因为,站在城头上,就能看到山下的倭军了。密密麻麻的军队在山脚驻扎,他们用的帐篷就像是山下的云朵,几乎将整座山都遮住了。



那得有多少人?



没有人敢想,他们知道,自己死定了。



倭军有火枪,人数是他们的十倍,历次与倭军的作战中,哪怕敌我人数相当,高丽人也从未取得过胜利。现在,唯一的只剩下他们怎么死。



这座几乎没有防御的城市,能不能挡住倭军的第一次冲锋?



倭军有条不紊地布置着战场,显然,他们并没将幸州城内的守卫看在眼里。



任何人都知道,这座城将在一天内陷落。宣祖与临海君将会成为俘虏,从此高丽再也不会有明天。



夜晚降临的时候,幸州城开始鸡犬不宁。



申泣率领着军队,开始贯彻宣祖的昏君计划。幸州城内所有的事财产、所有的女子全都被抢过来了,鹿台还没有造好,只能暂时堆在行宫中。宣祖在这些女子与财产的包围中踱着步,感到踌躇满志。



终于有个昏君的样子了。他开始狞笑起来。



唯一让他感觉不满的是,鹿台的建造实在太慢了。申泣率领着两千人采石伐木,居然连地基都没搭起来,搞什么鬼?再过两个时辰,他的大昏君梦就会破产了!



他匆匆地向山上奔去。他要用鞭打、酷刑来逼迫这帮该死的人赶紧工作。昏君,不都是这样的吗?

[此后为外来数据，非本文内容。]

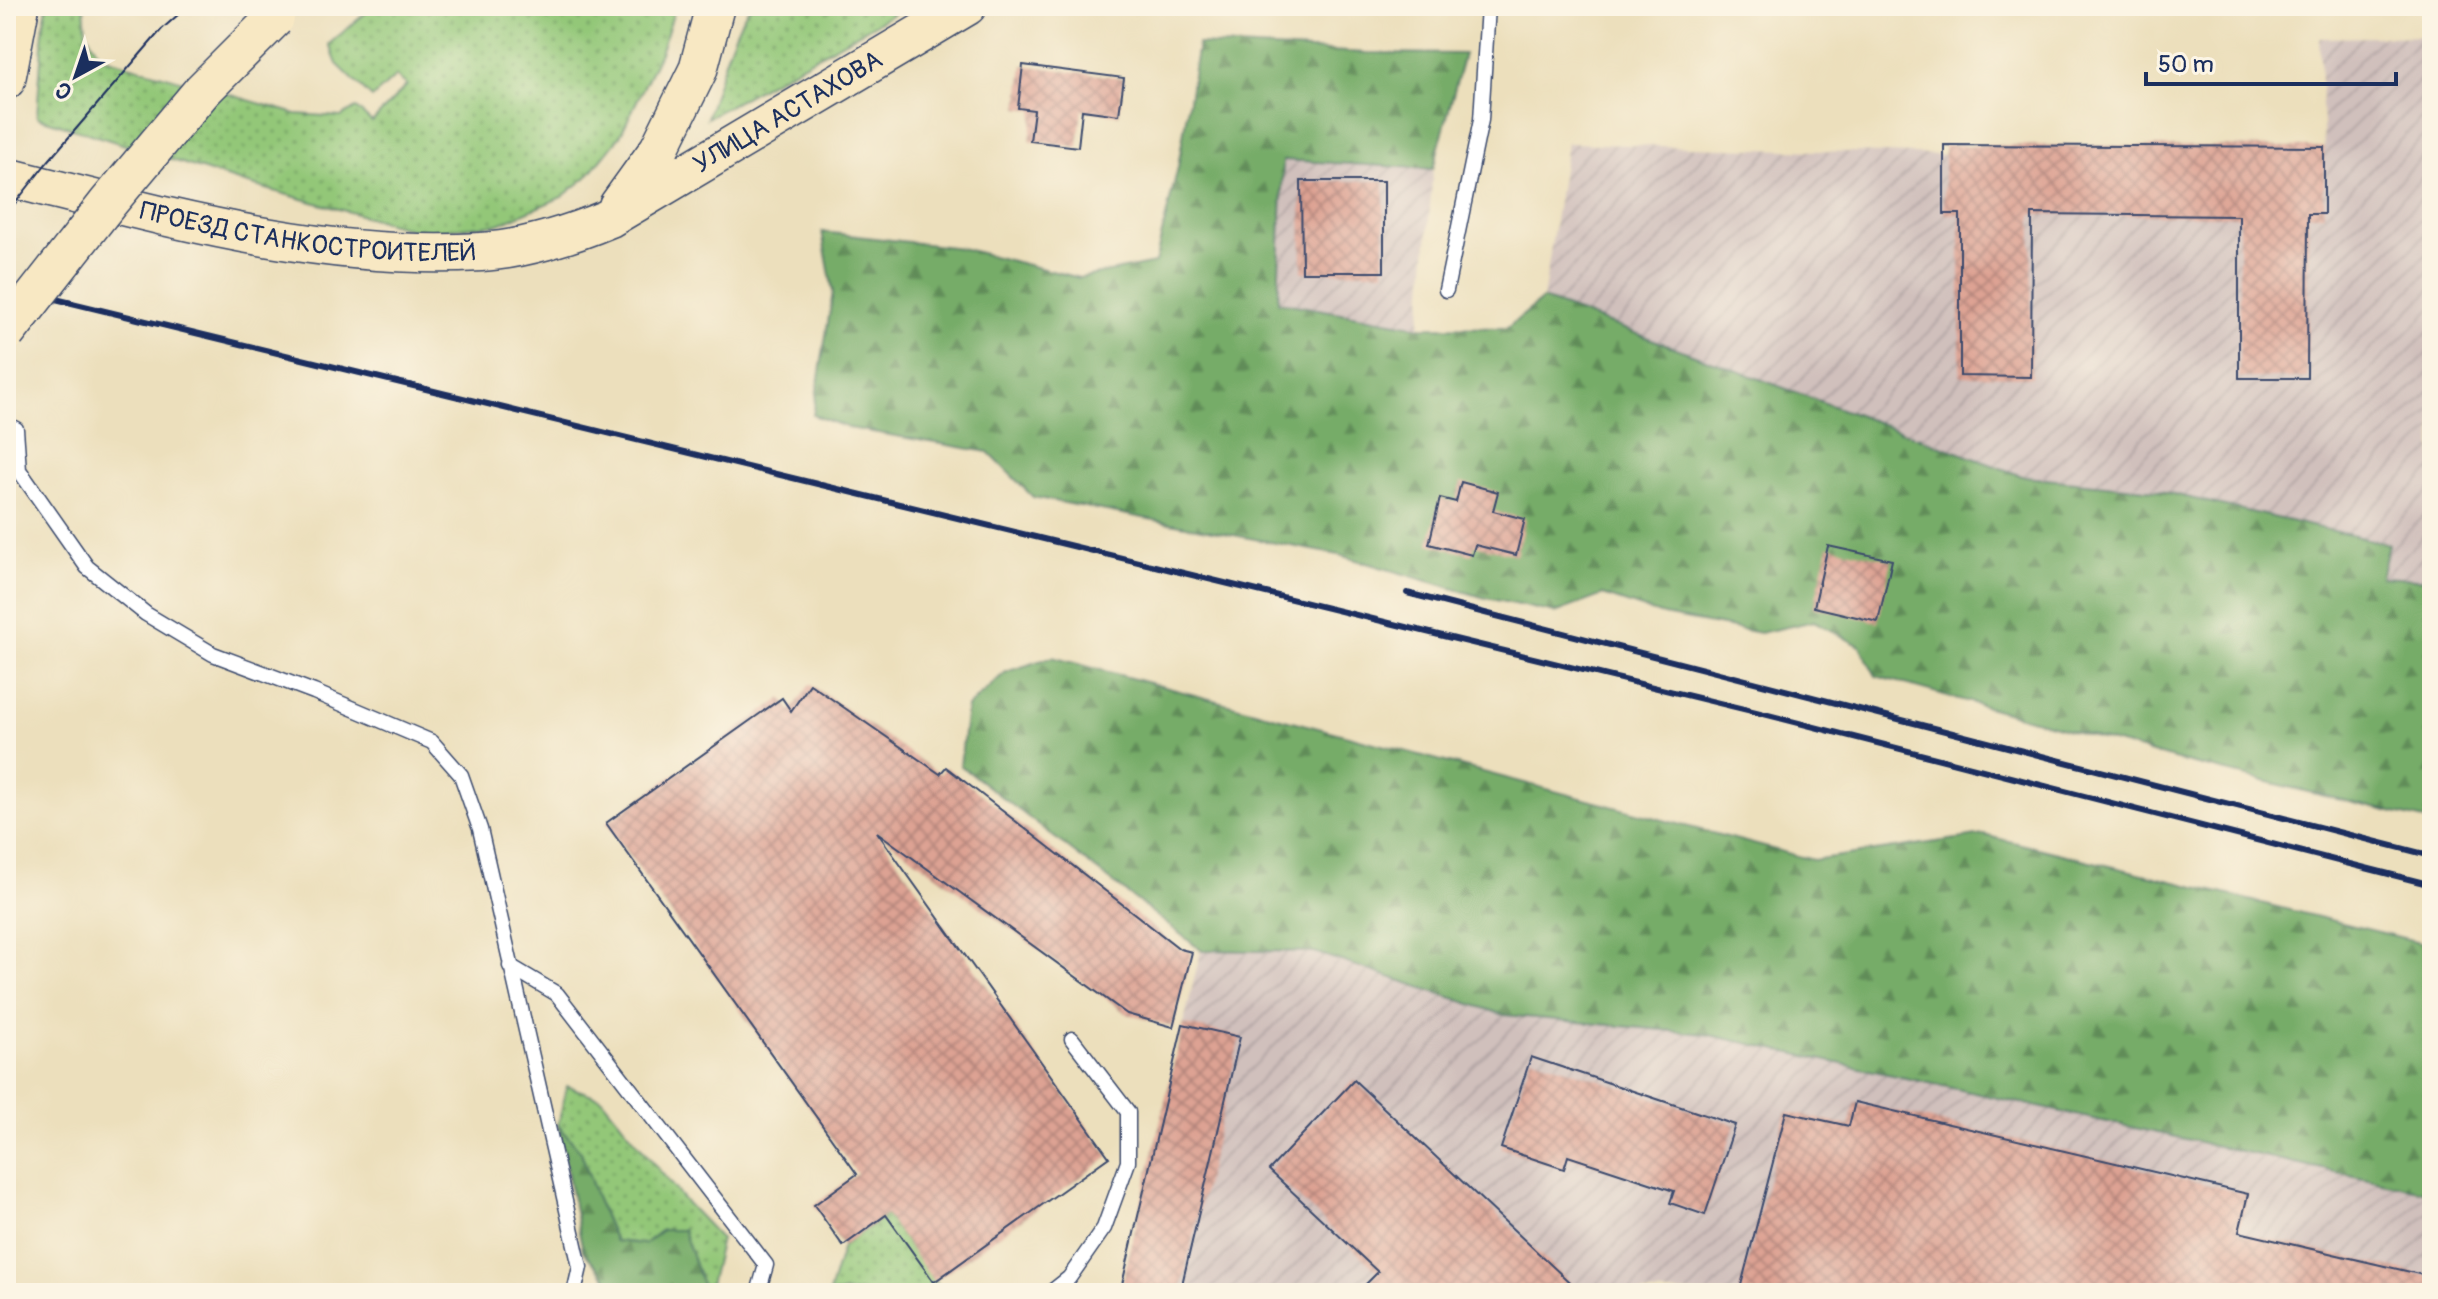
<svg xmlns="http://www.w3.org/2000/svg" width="2438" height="1299" font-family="Pangolin,sans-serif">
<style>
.industrial{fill:url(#industrial-furrows)}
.grass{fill:url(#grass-dots);stroke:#577b6b;stroke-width:2}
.forest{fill:url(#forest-firs);stroke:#486e63;stroke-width:2}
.building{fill:url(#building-cross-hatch)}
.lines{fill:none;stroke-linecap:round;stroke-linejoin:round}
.lane-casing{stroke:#3a496c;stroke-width:17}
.secondary-casing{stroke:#3a496c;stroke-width:41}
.lane{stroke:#fff;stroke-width:14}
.secondary{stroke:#f8e8c3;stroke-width:38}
.tram{stroke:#1b2f5e;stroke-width:2}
.rail{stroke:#1b2f5e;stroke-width:6}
.secondary-bridge-casing{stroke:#3a496c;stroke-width:41;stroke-linecap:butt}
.secondary-bridge{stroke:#f8e8c3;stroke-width:38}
.labels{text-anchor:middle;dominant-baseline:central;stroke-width:6;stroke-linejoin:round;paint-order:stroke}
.street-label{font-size:26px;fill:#1b2f5e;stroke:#fcf5e5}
</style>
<defs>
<pattern id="industrial-furrows" width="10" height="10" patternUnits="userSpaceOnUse" patternTransform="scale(2)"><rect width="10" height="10" fill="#d0c0bc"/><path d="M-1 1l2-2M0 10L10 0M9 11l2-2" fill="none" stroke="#b2a5a4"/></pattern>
<pattern id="grass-dots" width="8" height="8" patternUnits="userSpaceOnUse" patternTransform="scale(2)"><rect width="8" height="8" fill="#93c778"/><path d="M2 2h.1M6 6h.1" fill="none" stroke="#77a266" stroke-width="1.8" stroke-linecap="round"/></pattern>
<pattern id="forest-firs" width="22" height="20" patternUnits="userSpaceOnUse" patternTransform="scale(2)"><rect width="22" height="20" fill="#76ac68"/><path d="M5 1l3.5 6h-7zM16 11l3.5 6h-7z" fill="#608c59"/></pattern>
<pattern id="building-cross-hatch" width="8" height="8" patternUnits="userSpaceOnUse" patternTransform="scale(2)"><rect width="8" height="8" fill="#dda293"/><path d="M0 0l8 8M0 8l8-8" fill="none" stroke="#b2847b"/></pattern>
</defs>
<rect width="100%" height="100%" fill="#fcf5e5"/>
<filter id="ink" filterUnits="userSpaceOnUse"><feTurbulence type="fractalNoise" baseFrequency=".0125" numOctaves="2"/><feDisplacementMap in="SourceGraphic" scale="16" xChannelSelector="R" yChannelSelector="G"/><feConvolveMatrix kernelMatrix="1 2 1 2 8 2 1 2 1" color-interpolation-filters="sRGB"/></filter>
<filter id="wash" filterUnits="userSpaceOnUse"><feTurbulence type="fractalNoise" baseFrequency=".006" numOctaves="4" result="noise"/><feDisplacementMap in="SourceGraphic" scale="32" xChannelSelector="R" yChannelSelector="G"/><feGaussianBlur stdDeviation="1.8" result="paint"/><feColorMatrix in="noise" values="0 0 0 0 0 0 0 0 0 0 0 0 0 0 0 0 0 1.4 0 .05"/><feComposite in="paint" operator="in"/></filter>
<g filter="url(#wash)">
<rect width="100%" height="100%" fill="#ecdfbc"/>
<g class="industrial">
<path d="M2432,36v544l-51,-2 7,-34 -232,-54 -130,-13 -483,-178 24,-156 377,12v-10l380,2 -5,-109z"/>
<path d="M1283,160l150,9 -13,158 -142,-25z"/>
<path d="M1201,950l113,2 190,63 201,19 727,160v99h-1312z"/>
</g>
<g class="grass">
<path d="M47,6h37l2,26 15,25 195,57 45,3 15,-9 16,14 35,-37 -11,-9 -24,22 -35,-34 -8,-20 45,-38h302l-16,47 -40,83 -33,41 -25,20 -63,27 -78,8 -176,-49 -208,-66 6,-88z"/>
<path d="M752,6h147l-1,5 -191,107c7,-23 29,-101 45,-112z"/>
<path d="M567,1086l34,12 81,100 39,41 -13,54 -46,-63 -18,14 -29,-3 -17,-39 -17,-50 -23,-27z"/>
<path d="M886,1215l58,78h-115l14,-47z"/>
</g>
<g class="forest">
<path d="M1198,44l169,9 97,1 -31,115 -150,-9 -5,142 142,25 87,1 36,-29 482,178 131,13 233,54 -8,33 51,3v242l-255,-62 -301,-84 -16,-30 -46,-25 -54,12 -97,-18 -60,-20 -48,18 -73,-16 -143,-42 -306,-58 -45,-45 -139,-24 -36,-13 20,-123 -11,-60 139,16 118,30 76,-15 23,-96z"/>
<path d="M1052,657l761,203 171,-25 448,110v248l-727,-159 -201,-19 -190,-63 -113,-2 -241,-185 7,-58 39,-35z"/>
<path d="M558,1125l23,27 17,50 17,39 29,3 18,-14h21l22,63h-81l-10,-7 -31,-35z"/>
</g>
<g id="blocks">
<g class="building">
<path d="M1023,65l101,13 -5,37 -37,-5 -4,37 -48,-6 4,-31 -16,-2z"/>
<path d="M1944,145l380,2v67h-16l-1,164h-68v-162l-207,-2 -1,163 -71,-1v-162h-16z"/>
<path d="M1301,181h83v91h-82z"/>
<path d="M1461,482l37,10 -5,19 32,8 -9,36 -41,-10 -3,10 -43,-11 11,-46 16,4z"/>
<path d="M1828,546l64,14 -14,62 -64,-15z"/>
<path d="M810,684l130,90 6,-7 234,182 12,3 -19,75 -46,-13 -250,-182 232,325 -175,125 -48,-67 -43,31 -29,-41 43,-31 -251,-351 176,-125 9,13z"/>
<path d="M1183,1024l57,13 -60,256h-60z"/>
<path d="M1531,1057l204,68 -30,90 -35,-12 4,-12 -106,-35 -4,13 -63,-21z"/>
<path d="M1354,1080l227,213h-224l21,-21 -109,-102z"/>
<path d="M1855,1102l393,92 -9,38 193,45v16h-693l47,-181 63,14z"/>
</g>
</g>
</g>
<g filter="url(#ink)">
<use href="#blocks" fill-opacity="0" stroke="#3a496c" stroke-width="2"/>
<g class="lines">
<g class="lane-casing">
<g id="lane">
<path d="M1446,290l35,-170 7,-114"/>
<path d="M6,424l10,5 3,41 68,97 59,47 67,40 101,38 118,50 29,33 19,54 100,438 -6,26"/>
<path d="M510,966l47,28 209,271 -8,28"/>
<path d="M1050,1293l19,-15 35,-50 24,-66v-50l-56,-73"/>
</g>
</g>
<g class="secondary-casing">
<g id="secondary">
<path d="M6,80l14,-74"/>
<path id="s1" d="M6,177c154,38 314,85 475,75 41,-2 91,-18 129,-34l357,-212"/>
<path d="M618,206l41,-57 39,-79 17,-64"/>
</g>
</g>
<use href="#lane" class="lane"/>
<use href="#secondary" class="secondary"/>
<path class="tram" d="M6,215l39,-50 117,-136 26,-23"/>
<g class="rail">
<path d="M6,287l1750,425 676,173"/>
<path d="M1407,593l1025,263"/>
</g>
<g class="secondary-bridge-casing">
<path id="secondary-bridge" d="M6,333l102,-130 94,-112 73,-73"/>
</g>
<use href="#secondary-bridge" class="secondary-bridge"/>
</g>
</g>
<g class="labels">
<g class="street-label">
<text stroke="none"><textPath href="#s1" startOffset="824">УЛИЦА АСТАХОВА</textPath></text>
<text stroke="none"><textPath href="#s1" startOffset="308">ПРОЕЗД СТАНКОСТРОИТЕЛЕЙ</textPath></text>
</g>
</g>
<rect width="2438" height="1299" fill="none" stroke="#fcf5e5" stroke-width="32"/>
<g transform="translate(76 76) rotate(220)" stroke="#fcf5e5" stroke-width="6" paint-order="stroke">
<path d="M0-6L14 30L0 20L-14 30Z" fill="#1b2f5e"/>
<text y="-12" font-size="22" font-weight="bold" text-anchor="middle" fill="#1b2f5e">С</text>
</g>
<path d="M2146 72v12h250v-12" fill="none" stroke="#1b2f5e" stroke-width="4"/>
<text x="2158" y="72" font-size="24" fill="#1b2f5e" stroke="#fcf5e5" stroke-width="6" paint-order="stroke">50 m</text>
</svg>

申泣拿着两条马鞭,骑在一头黑驴上,感到踌躇满志又有些美中不足,这两条马鞭勉强可以算是闻太师的雌雄双鞭,但黑驴跟墨麒麟可差得有点太远。这样怎么彰显出他第一奸臣的威严来?



他用力地甩着马鞭,黑驴一样咴咴地叫了起来。



宣祖风驰电掣地冲到了山上。



“为什么采石这么慢?”



“为什么不快一些?”



“给我打!打死这些误事的混蛋!”



“我是昏君!知道吗?昏君!”



幸州城边的山上都长满了一抱多粗的树木,士兵们将之伐下来,艰难地向城里驮远。山很陡,他们必须很小心,才能保证木头不会滚下山去。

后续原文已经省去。